▸ Document:
==========

It may be a pipe dream that I can affect any change for the good within the women’s prison in Kandahar without the security or access we’ve experienced in other areas of the country.  But dream or not, it is one worth chasing.

Reckless Behavior?

A couple months ago, I posted a blog about my mountain biking in Afghanistan.  There was an article written in our local mountain paper about the ride and my work in the country as the founder of Mountain 2 Mountain.  The article spawned a couple of comments that lambasted me and my role as a mother and called me both reckless and selfish.

“Another selfish American putting themselves at risk and who ever is going to have to save them. She has a daughter…..lol. Smart lady go to Afganistan leave daughter at home.”

“When is this woman going to realize what a fool she is making out of herself?   She is just another narcissistic do-gooder from Breckenridge trying to prove her self worth by thinking she knows what is best for poor people.  She is abandoning her daughter who deserves her mother home safely raising her instead of gallavanting around in a Muslim scarf trying to avoid landmines.  For goodness sake….she is going to organize a series of rides in Afghanistan, so that she can ride bikes while our American soldiers are risking their lives!”

Ouch.

I mulled those comments over for weeks, a hollow pit in my stomach every time I re-read them.  Even now I read those and feel the barbs.  Yet I realized it hurt, not because someone didn’t like what I was doing, but because they didn’t KNOW what I was doing. The spouted off ignorantly, narrow minded and judgemental, they missed the point entirely.

On the other side of the coin, the same subject led to these comments.

“Brilliant article,and a side of afghanistan we don’t hear enough about. Dervla Murphy wrote engagingly about travelling through Afganistan during the Russian occupation,it would be good if more people could get out there just to visit.”

“I wish more of us (humans) would get our of our little safe boxes and learn to know each other as humans and share the good parts of our cultures.  I am convinced that if we would do this more the world would be a better and more peaceful place.  I find it is the fear of the unknown and mistrust that leads to so many problems.  Those of us that are willing to get out of our self imposed boxes can do much good in the world simply by being friends.”

Kudos to you for such a great effort in what sounds like a beautiful place overshadowed by fear and stereotypes!

Are they more correct because they agree with me and supported my efforts?  Nope.  They are more right because they realize that when we allow our stereotypes and narrowminded opinions to dictate how we perceive a region like Afghanistan, no real changes can ever occur.  This is country that used to have tourists and travelers explore its remote corners in the sixties.  The Hippie Trail went right through it.  This is a country that is even today, full of Westerners working outside of the military and larger NGO’s, working, exploring, and having adventures.

This is a country where Skateistan launched a skateboarding initiative to introduce the sport to the youth.  Where two hundred girls now play soccer, in public, at the Kabul Stadium where just a decade ago they would have been stoned to death in the same location for daring to play.  Where a French aid worker, is trying to launch a yak train adventure business to take travelers into the remotest of remoteness, the Wakkan.  Where an Aussie and his two friends starting the first motorcycle club.  Where the most popular television show is Afghan Star, an Afghan “American Idol” style reality show.

==========

▸ Source data:
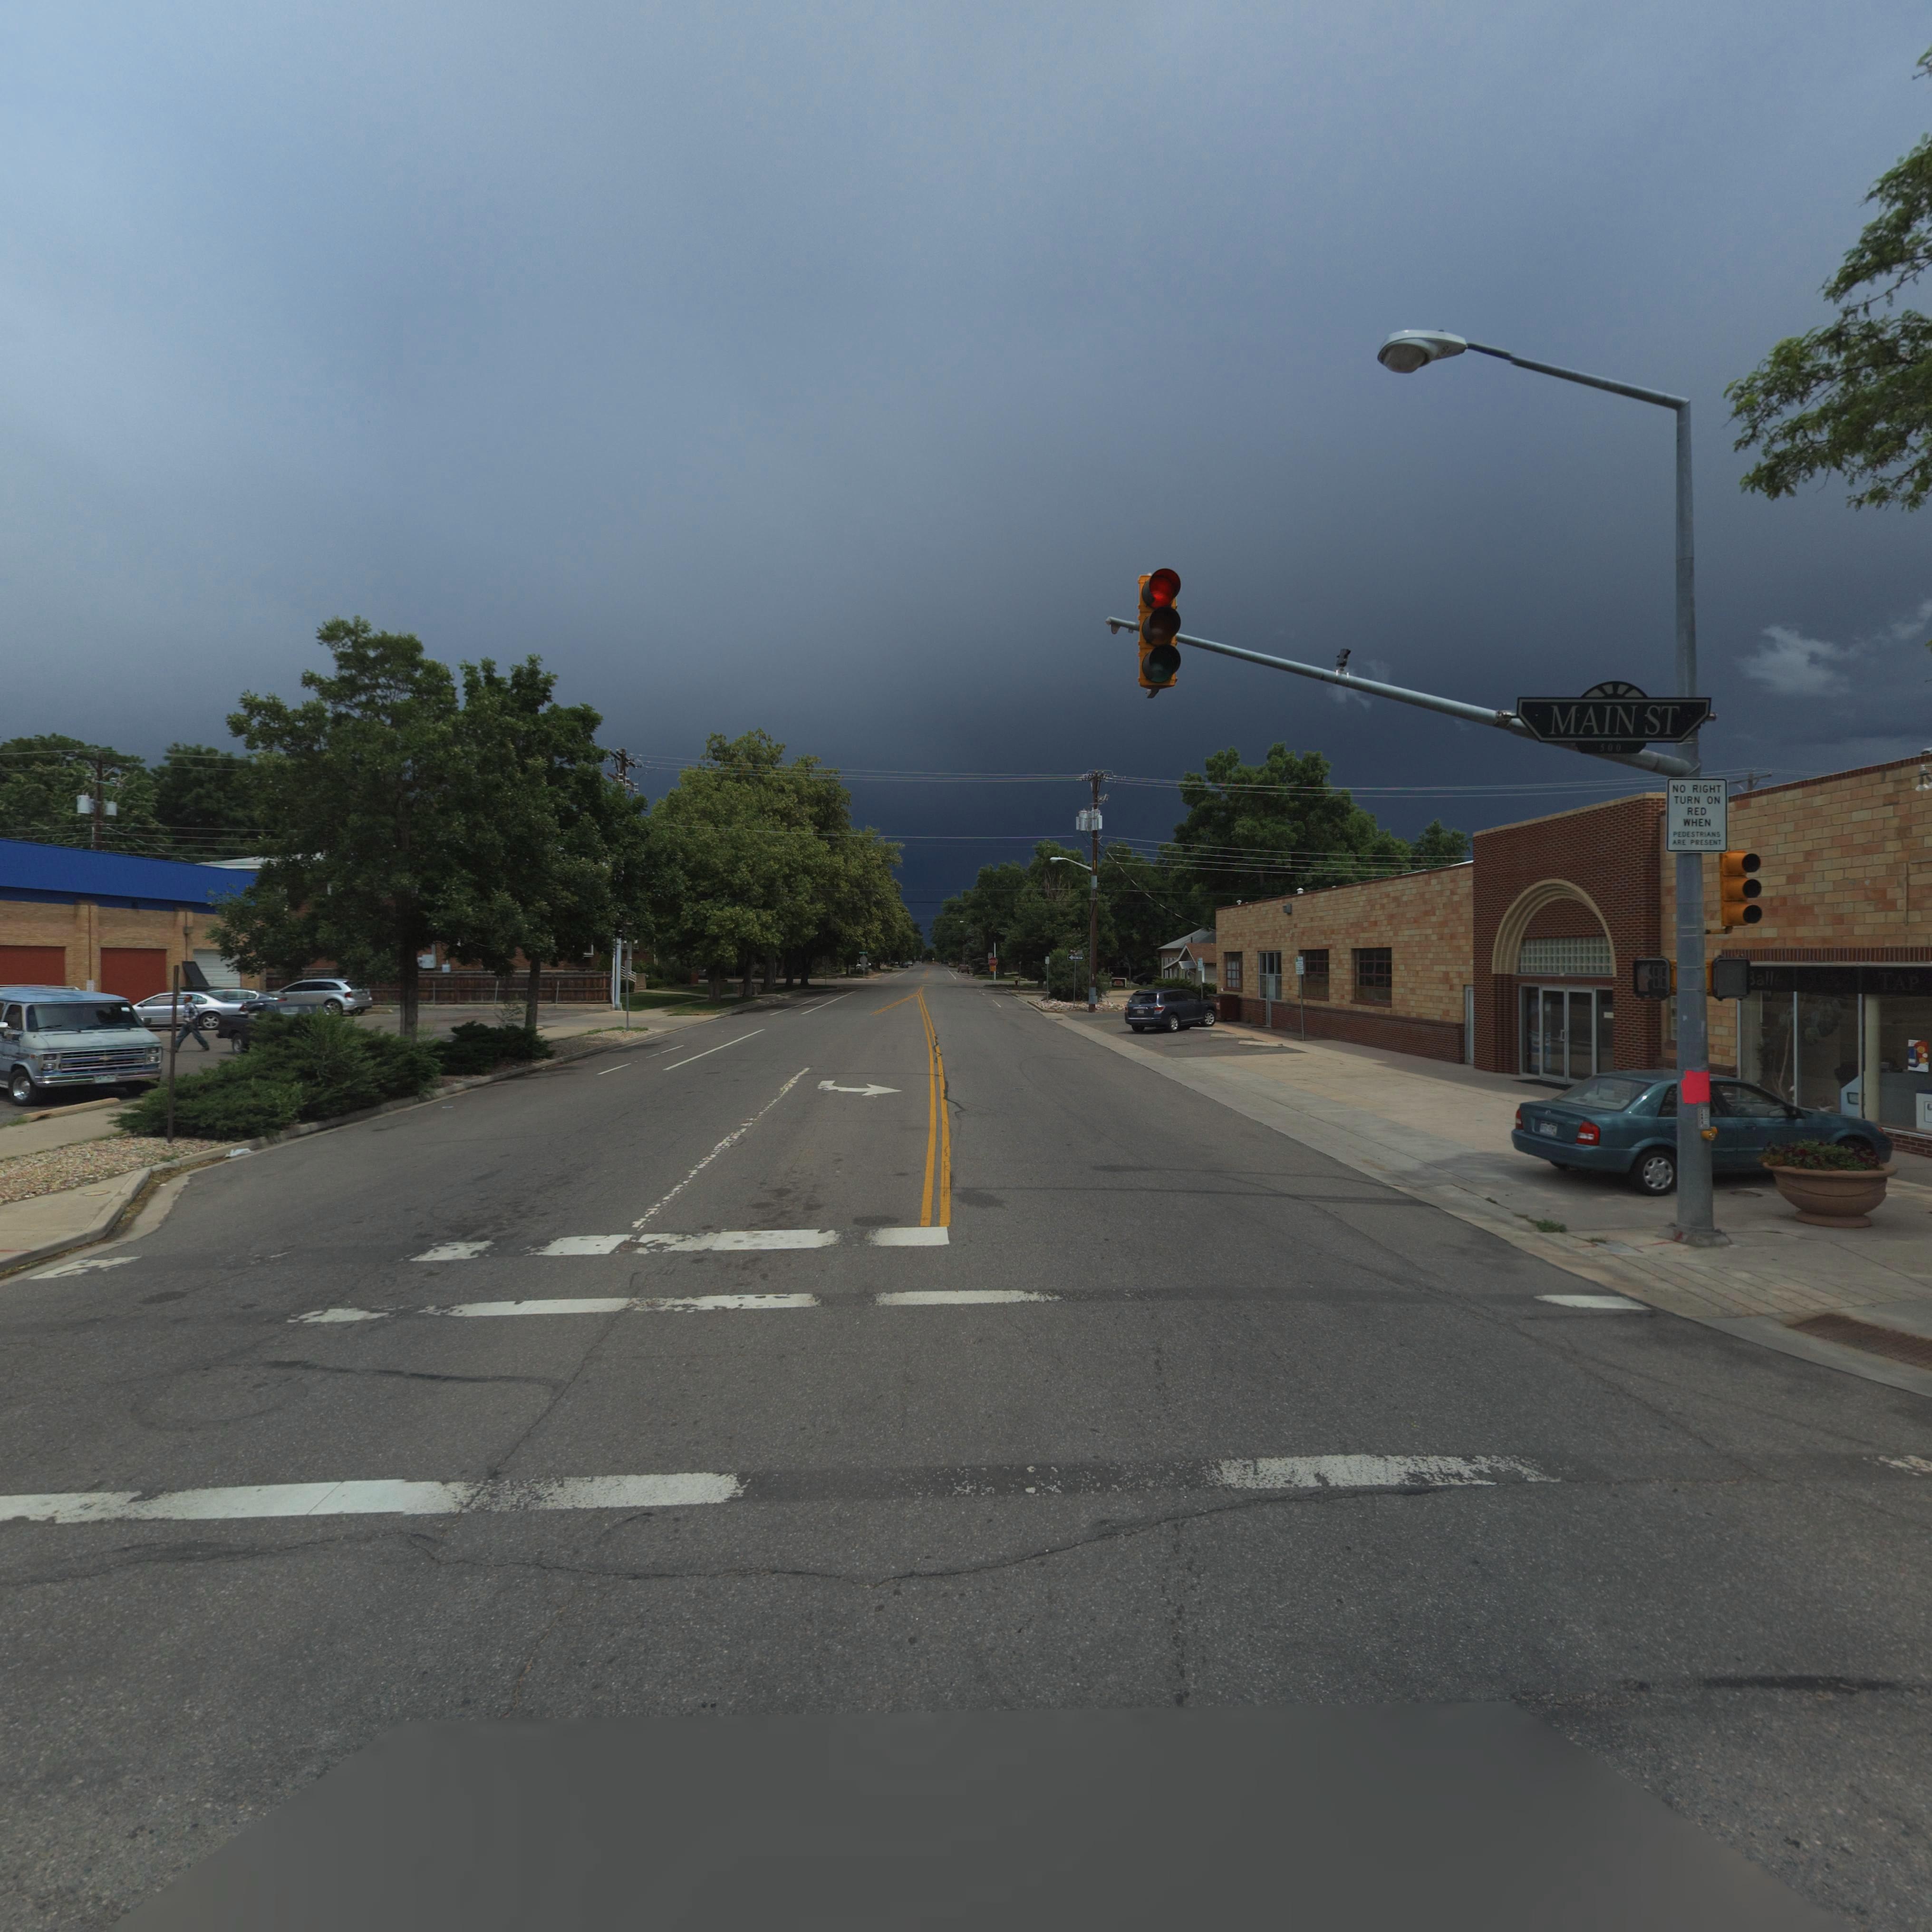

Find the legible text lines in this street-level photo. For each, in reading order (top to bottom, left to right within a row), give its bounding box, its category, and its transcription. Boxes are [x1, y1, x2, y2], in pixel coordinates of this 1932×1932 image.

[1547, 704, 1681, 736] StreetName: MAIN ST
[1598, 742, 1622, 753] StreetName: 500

==========

▸ To do:
1. Translate this sentence from the blog post about Afghanistan into Spanish: "This is a country where Skateistan launched a skateboarding initiative to introduce the sport to the youth."
2. Name every activity or venture that the last paragraph of the blog post about Afghanistan gives as an example of life in the country.
The lines above are separate material and have nothing to do with the blog post.

▸ Task-by-task answers:
1. Este es un país donde Skateistan lanzó una iniciativa de skateboarding para introducir el deporte entre los jóvenes.

2.
- Skateistan's skateboarding initiative to introduce the sport to the youth
- Two hundred girls playing soccer in public at the Kabul Stadium
- A French aid worker's effort to launch a yak train adventure business into the Wakkan
- An Aussie and his two friends starting the first motorcycle club
- Afghan Star, an Afghan "American Idol" style reality show and the most popular television show